SOLR search component
- Mentor(s)
- Student
- Estimated workload
2-3 months
- Details
The objective of this project is to exploit the Apache SOLR search engine as indexing and search engine for XWiki.
XWiki is a very flexible wiki, in use in massive or small sites, with both highly structured and/or very textual content. This flexibility should be in the SOLR component:
- based on SOLR's schema and complementary information, the indexing process should be customizable to only index and store as little information as needed.
- through code customizability (exploiting the possibility of Groovy code in pages), the transformation of a user-query to a SOLR query should be adjustable, far beyond the simple text-parsing (enabling, for example, the prohibition of some spaces, or the conversion to multiple fields based on input parameters)
Finally, this component should support calibrating the search engine's parameter (such as the Dismax' parser coefficients, the analyzers usefulness, ...) by classical quantitative methods such as precision-and-recall, which any wiki master, or a collaborator, should be able to exploit and report with.
First impulse for this work exist:
- the XWiki Lucene component is there and in wide usage but is lacking flexibility
- a SOLR component has been started by Fabio Mancinelli, see his announce: http://lists.xwiki.org/pipermail/devs/2011-September/thread.html#48372.
- Developer profile
- Java programming
- Understanding of Information Retrieval principles
- experience with Apache SOLR or Apache Lucene a plus.
- Active
- Yes
- Year
2012
- Status
Selected
- Progress
Description
The idea of the project is to use Apache SOLR as the search engine for XWiki. XWiki is using Lucene as a core component for Wiki Search. Lucene is little hard to configure and doesn't support features like facet search, hit highlighting, customizing search relevancy using boost index out of the box. Solr stands out in its minimal configuration to implement the search engine.Few libraries and a couple of XML configuration files are sufficient to implement a well to do engine. Configuring multiple languages is easy in SOLR compared to Lucene.Using SOLR, one can customize the indexing process by using required analyzers with selected tokenizers and set of filters on the dataset to generate highly customizable relevancy index. Through the front end, the user can select or configure the fields to be searched for and their weight which contributes to the document score. The link to the Design Page is given below:
http://dev.xwiki.org/xwiki/bin/view/Design/SOLRSearchIntegration
Milestones
Week Days Description 25 April- 20 May Community Bonding period. Get familiar with XWiki Platform, Coding practices, come up with a good design proposal for the project and fix some JIRA issues. Week 1 21 May- 27 May Work on API by Speaking to mentors and community Week 2 28 May- 03 June Work on solr embedded server component Week 3 & 4 04 Jun-17 Jun Complete the solr embedded server component , basic front search gui and facet search implementation at the back end Week 5 & 6 18 Jun- 28 Jun Customizing fields using index, hit highlighting and partial indexing of attachments done. Milestone 1 June 29 Share the basic solr search component and get the feedback. Week 6 & 7 29 Jun- 08 Jul Documentation, Refactoring and code optimization. Improvise the Solr Component based on the feedback.
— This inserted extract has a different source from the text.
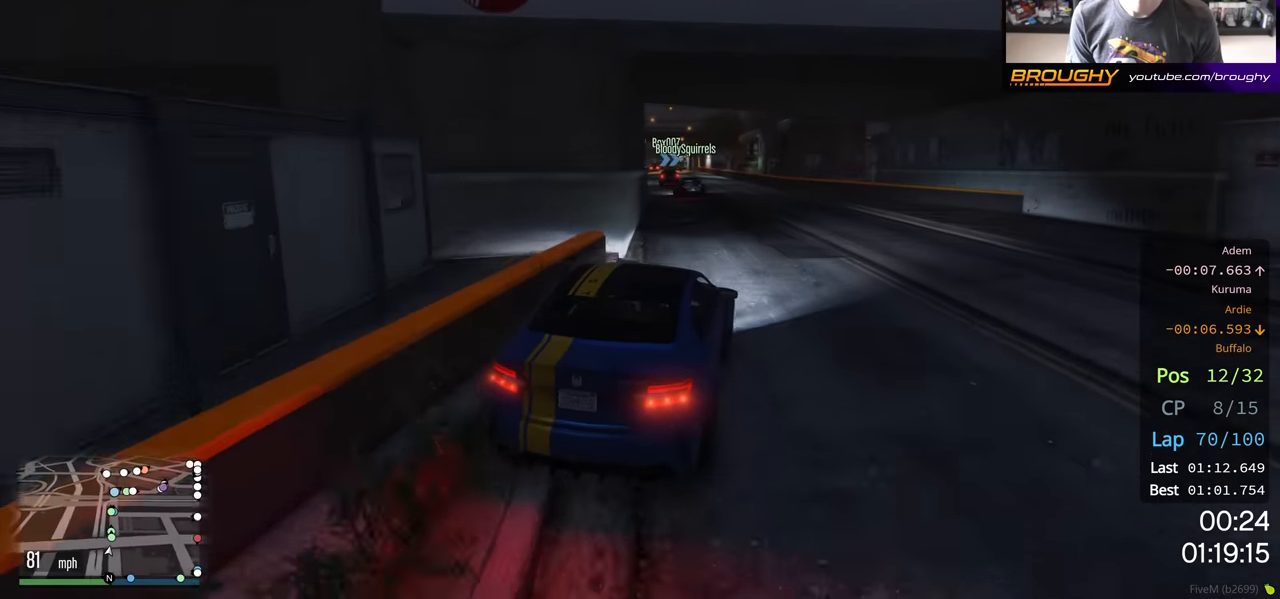
{"buttons": ["R2"], "left_stick": "up-left", "right_stick": "center", "events": [[117, "left_stick", "left"], [333, "left_stick", "center"], [433, "left_stick", "up-left"]]}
Implement facet search (GUI), Implement indexing of comments.Week 8 09 Jul - 15 Jul Complete the search component with customizable search fields.Integrate analyzers for different languages. Week 9-10 July 17- 28 Work on the Admin part Week 11 30 Jul-08 Aug Work on search filter, debug mode, Sorting based on relevancy, Auto suggest and Quick search bar Milestone 2 09 Aug Share the Admin part and Advanced search Week 12 10 Aug- 12 Aug Documentation, setup file, User guide Week 13 13 Aug - 18 Aug Testing with some real time time data and calibrate the indexes. Test the quality of search engine by creating a test suite creator and evaluator, Documentation on calibrating. Milestone 3 19 Aug Sharing the work with community Basic Implementation Steps
* Initialize the component and load the solr configuration on server start.
* Do a incremental indexing for wiki content and make it ready for querying the data.( In the existing set up indexing is done when the first search is made, can make this configurable - Having the indexing at the start or on the first search - good for small wikis )
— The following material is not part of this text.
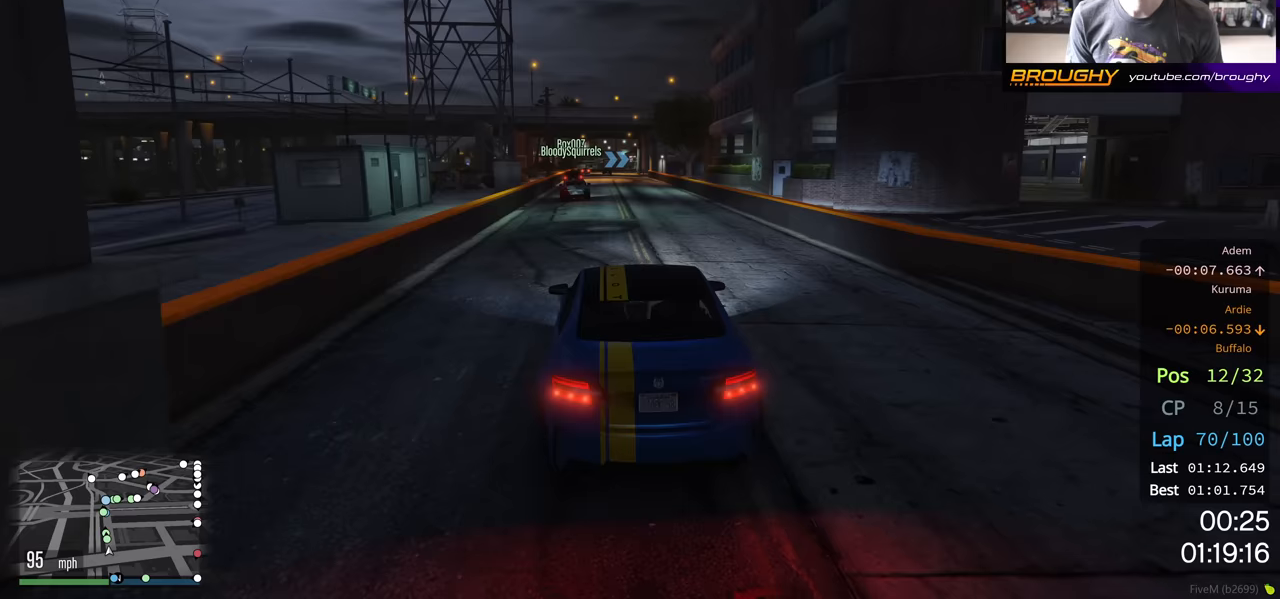
{"buttons": ["R2"], "left_stick": "center", "right_stick": "center", "events": []}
* Register to the page events using xwiki-platform-observation, to reindex the documents for add/delete/edit operations.
* Allow the user to query with customizing the fields, to search only title, body,comments, attachments and other metadata.
* Allow the administrator to tweak the weights to boost relevancy on particular fields.
* Writing more JUnit tests and follow Test Driven development.
Recent code
Below is the link to the recent source code :
https://github.com/xwiki-contrib/xwiki-platform-solr
Running Instance
I have configured XWiki server in Amazon ec2 cloud to play around with Solr Search Component. Have included few documents in the following spaces : Programming, Places, Flora, Fauna . Below is the link to the running instance.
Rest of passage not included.